Dataset items
****

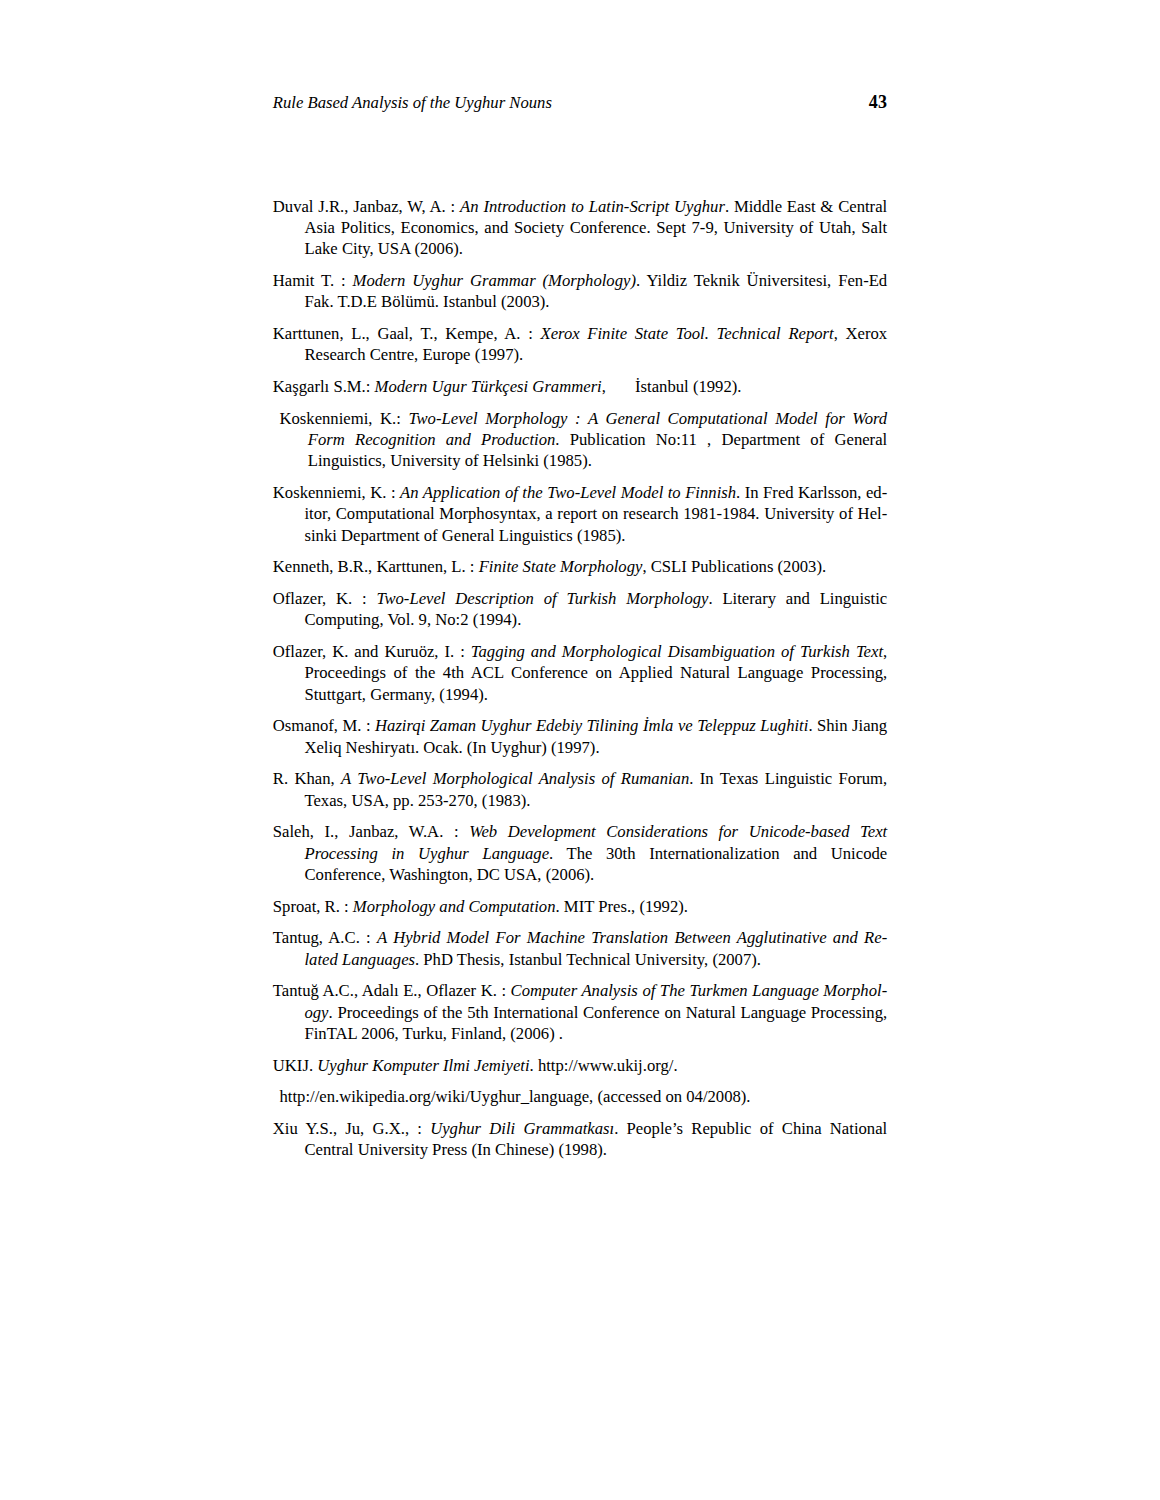Rule Based Analysis of the Uyghur Nouns 43
Duval J.R., Janbaz, W, A. : An Introduction to Latin-Script Uyghur. Middle East & Central Asia Politics, Economics, and Society Conference. Sept 7-9, University of Utah, Salt Lake City, USA (2006).
Hamit T. : Modern Uyghur Grammar (Morphology). Yildiz Teknik Üniversitesi, Fen-Ed Fak. T.D.E Bölümü. Istanbul (2003).
Karttunen, L., Gaal, T., Kempe, A. : Xerox Finite State Tool. Technical Report, Xerox Research Centre, Europe (1997).
Kaşgarlı S.M.: Modern Ugur Türkçesi Grammeri, İstanbul (1992).
Koskenniemi, K.: Two-Level Morphology : A General Computational Model for Word Form Recognition and Production. Publication No:11 , Department of General Linguistics, University of Helsinki (1985).
Koskenniemi, K. : An Application of the Two-Level Model to Finnish. In Fred Karlsson, editor, Computational Morphosyntax, a report on research 1981-1984. University of Hel­sinki Department of General Linguistics (1985).
Kenneth, B.R., Karttunen, L. : Finite State Morphology, CSLI Publications (2003).
Oflazer, K. : Two-Level Description of Turkish Morphology. Literary and Linguistic Computing, Vol. 9, No:2 (1994).
Oflazer, K. and Kuruöz, I. : Tagging and Morphological Disambiguation of Turkish Text, Proceedings of the 4th ACL Conference on Applied Natural Language Processing, Stutt­gart, Germany, (1994).
Osmanof, M. : Hazirqi Zaman Uyghur Edebiy Tilining İmla ve Teleppuz Lughiti. Shin Jiang Xeliq Neshiryatı. Ocak. (In Uyghur) (1997).
R. Khan, A Two-Level Morphological Analysis of Rumanian. In Texas Linguistic Forum, Texas, USA, pp. 253-270, (1983).
Saleh, I., Janbaz, W.A. : Web Development Considerations for Unicode-based Text Processing in Uyghur Language. The 30th Internationalization and Unicode Conference, Washington, DC USA, (2006).
Sproat, R. : Morphology and Computation. MIT Pres., (1992).
Tantug, A.C. : A Hybrid Model For Machine Translation Between Agglutinative and Re­lated Languages. PhD Thesis, Istanbul Technical University, (2007).
Tantuğ A.C., Adalı E., Oflazer K. : Computer Analysis of The Turkmen Language Mor­phology. Proceedings of the 5th International Conference on Natural Language Processing, FinTAL 2006, Turku, Finland, (2006) .
UKIJ. Uyghur Komputer Ilmi Jemiyeti. http://www.ukij.org/.
http://en.wikipedia.org/wiki/Uyghur_language, (accessed on 04/2008).
Xiu Y.S., Ju, G.X., : Uyghur Dili Grammatkası. People’s Republic of China National Central University Press (In Chinese) (1998).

****

Search the records line by line for the word "Central" and copy every line where it appears.

**Task response**.
Duval J.R., Janbaz, W, A. : An Introduction to Latin-Script Uyghur. Middle East & Central Asia Politics, Economics, and Society Conference. Sept 7-9, University of Utah, Salt Lake City, USA (2006).
Xiu Y.S., Ju, G.X., : Uyghur Dili Grammatkası. People’s Republic of China National Central University Press (In Chinese) (1998).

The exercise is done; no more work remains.